When the quotes from Spin about Manson calling Evan 158 times, scarring himself each time she didn't answer, and fantasizing about smashing her skull in with a sledgehammer, are put in context, you realize this is part of the story line, because Manson in context is explaining what the songs "Into the Fire" and "I Want to Kill You Like They Do in The Movies" mean. If this were to translate into literature, it would be like an author explaining two chapters of his book, or a director of film describing two scenes of his movie. What confuses people with this story line from The High End of Low era, however, is that the characters are real life characters from Manson's life at the time, and he is using imagery of desperation and rage and self-abuse as language which most people can relate to, because ultimately that is what Manson wants - he wrote these songs and this story line in order for people to relate to it, just as he relates to these extreme emotions when he hit a low point in his life. When you feel betrayed by the person you loved, and I'm speaking generally, you tend to feel a certain resentment and hatred, even for a brief moment, and this is what Manson is exploring, just as he explored the resentment and hatred he felt growing up with difficult parents and fundamentalist religion in Antichrist Superstar, and many people related to that as well.
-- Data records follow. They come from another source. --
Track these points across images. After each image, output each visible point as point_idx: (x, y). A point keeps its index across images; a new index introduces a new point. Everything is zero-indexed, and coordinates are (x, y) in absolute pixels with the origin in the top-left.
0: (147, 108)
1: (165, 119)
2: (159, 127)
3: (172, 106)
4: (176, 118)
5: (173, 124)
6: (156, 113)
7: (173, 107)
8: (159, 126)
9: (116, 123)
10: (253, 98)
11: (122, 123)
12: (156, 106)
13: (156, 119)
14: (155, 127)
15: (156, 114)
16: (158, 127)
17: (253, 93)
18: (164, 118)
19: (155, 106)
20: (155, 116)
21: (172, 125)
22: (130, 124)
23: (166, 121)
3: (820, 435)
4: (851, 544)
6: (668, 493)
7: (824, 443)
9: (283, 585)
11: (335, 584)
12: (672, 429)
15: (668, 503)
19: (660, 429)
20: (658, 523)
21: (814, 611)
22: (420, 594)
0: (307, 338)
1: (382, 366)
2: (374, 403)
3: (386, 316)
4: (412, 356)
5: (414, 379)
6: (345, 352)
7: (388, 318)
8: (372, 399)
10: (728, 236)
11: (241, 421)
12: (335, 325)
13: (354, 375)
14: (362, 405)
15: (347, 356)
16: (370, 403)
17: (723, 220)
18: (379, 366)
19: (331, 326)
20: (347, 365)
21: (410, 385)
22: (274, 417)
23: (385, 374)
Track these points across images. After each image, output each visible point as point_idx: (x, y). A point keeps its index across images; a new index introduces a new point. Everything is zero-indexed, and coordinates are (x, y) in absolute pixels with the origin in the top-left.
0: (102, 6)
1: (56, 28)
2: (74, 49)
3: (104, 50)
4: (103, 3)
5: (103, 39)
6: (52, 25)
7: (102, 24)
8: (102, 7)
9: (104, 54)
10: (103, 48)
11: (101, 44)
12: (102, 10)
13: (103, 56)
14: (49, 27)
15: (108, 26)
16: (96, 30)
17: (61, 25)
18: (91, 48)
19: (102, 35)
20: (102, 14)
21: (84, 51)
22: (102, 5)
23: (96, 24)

From a personal perspective, I was going through a difficult divorce when both Eat Me, Drink Me and The High End of Low came out, and to me they were a comforting source to go to when I felt I needed to explore those feelings and deal with them internally.
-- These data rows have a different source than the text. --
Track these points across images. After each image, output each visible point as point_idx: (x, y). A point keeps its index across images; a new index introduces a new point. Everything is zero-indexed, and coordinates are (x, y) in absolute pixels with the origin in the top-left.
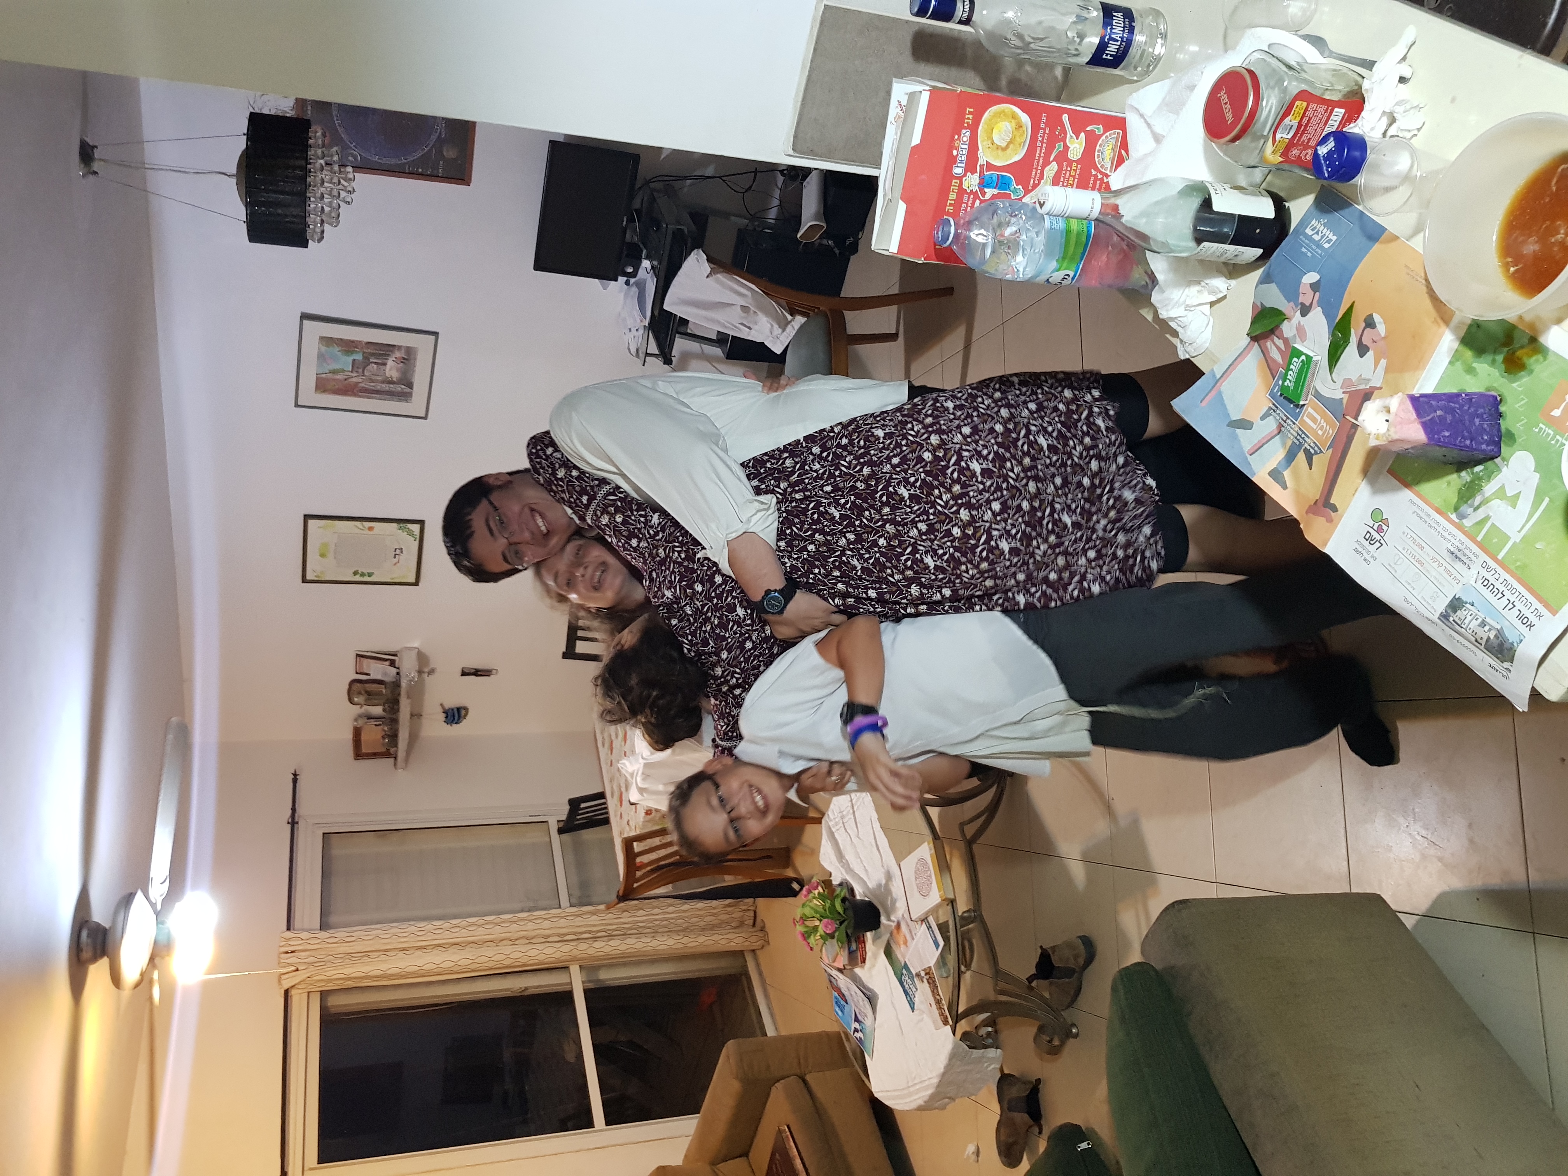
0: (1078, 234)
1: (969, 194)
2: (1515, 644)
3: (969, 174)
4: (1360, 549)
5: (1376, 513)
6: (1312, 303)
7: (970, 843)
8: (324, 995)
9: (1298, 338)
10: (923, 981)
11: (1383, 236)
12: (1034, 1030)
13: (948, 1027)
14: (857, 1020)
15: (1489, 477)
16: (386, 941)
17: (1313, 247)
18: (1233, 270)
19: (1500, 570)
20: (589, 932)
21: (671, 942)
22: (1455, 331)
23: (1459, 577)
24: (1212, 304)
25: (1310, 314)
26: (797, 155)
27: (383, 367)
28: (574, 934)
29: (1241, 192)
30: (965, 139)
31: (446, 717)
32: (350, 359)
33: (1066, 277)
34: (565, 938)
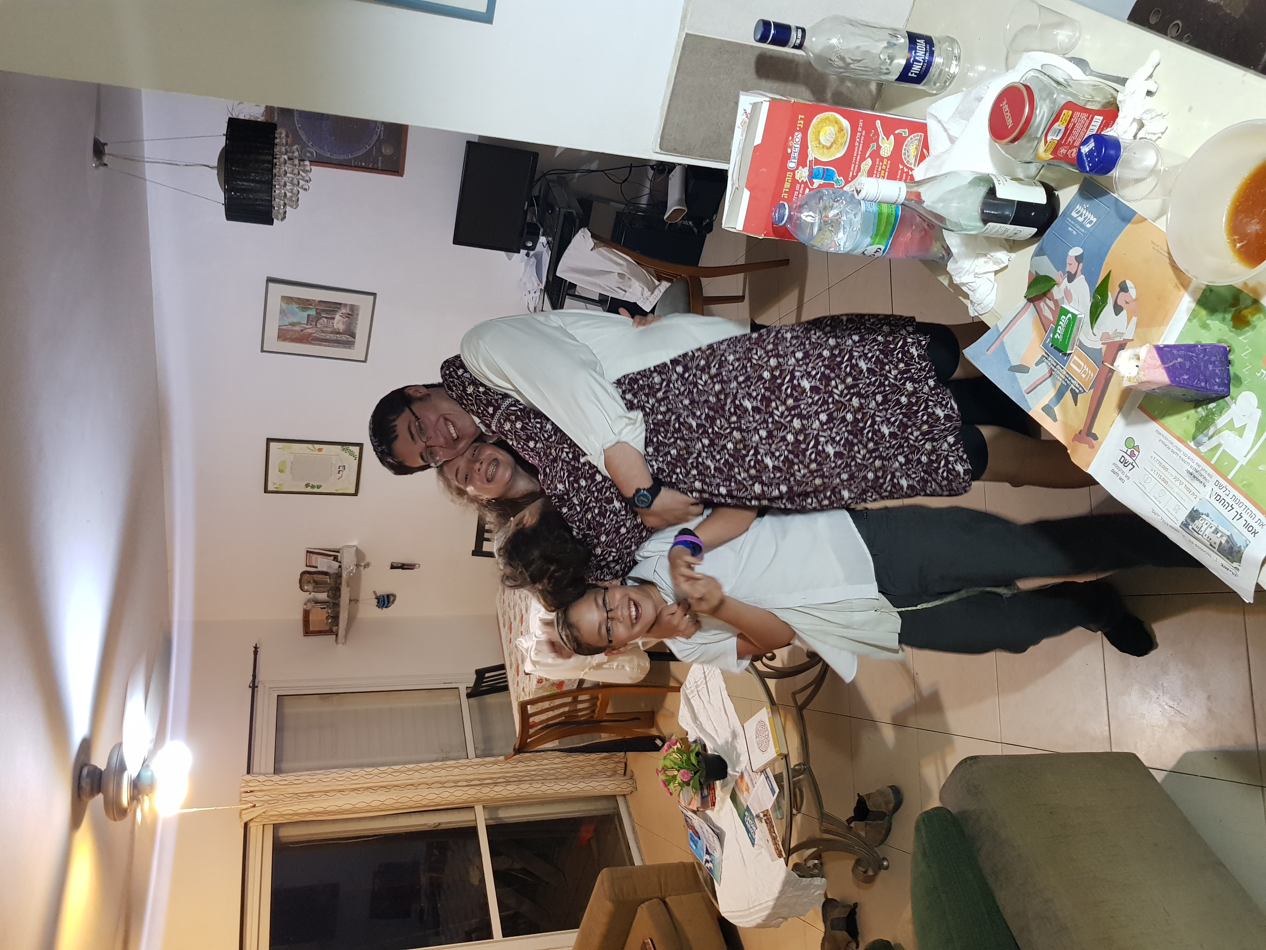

We have also been assured by Manson's representatives in a statement from 2019, that Manson calling Evan 158 times and scarring himself each time she didn't answer on his face and hands was said merely for promotional purposes for his new album. The fact that Manson at the time had no visible scarring on his face or hands also proves it is not meant to be taken as literally true. I have written elsewhere that the number 158 could have biblical allusions too, as well as the fact that he mentions his hands and face and that it was done because he felt like she had broken a promise to him. As for smashing her skull with a sledgehammer, in context it is said as if he was joking, and I personally believe he chose that wording the way it is comically used in the movie Punch-Drunk Love by Adam Sandler's character.
 
As for the gif image of Manson's tweet, in context it comes from the Christmas feature in the December 2017 issue of Kerrang, with photos taken by Manson photographer Perou while they were in Berlin. The splitting maul was a prop in the shoot because in it Manson is depicted as a rebellious reindeer who slaughters Santa Claus with it. Manson is in a cast for this shoot because of a stage accident that took place in October that year. More images from this shoot can be seen below.

Concluding Remarks
 
It appears that Patricia Arquette was trying to jump on the bandwagon against Marilyn Manson even before Evan Rachel Wood named him as her abuser, or anyone else for that matter. By referring to a quote of Manson from nine years earlier and using it out of context, she did nothing but stir trouble for both Manson and Evan, because if Evan's allegations were true and they did refer to Manson and she truly did fear retaliation from him, then the normal reaction for Evan against Patricia Arquette would have been anger and frustration towards her. Instead, as we see in Evan's documentary Phoenix Rising, Evan fully embraces Patricia's interpretation of the quote and builds off of it to create an elaborate tale around it in which she depicts herself as so good-natured that she goes out to Manson and heals his 158 wounds, and in return he tortures her endlessly for months because he is a monster and that's what monsters do. Instead of jumping on the bandwagon, it appears Patricia jumped the gun, because she failed to do the research and investigating necessary to condemn an abuser properly and instead she targeted an innocent man. If we are to learn a lesson in all this, it would be that before we jump on the bandwagon, we should make sure to not jump the gun and falsely accuse someone unless there is actual substantial evidence against them, and by no means should someone name another person's abuser before the victim chooses to do so and without their permission.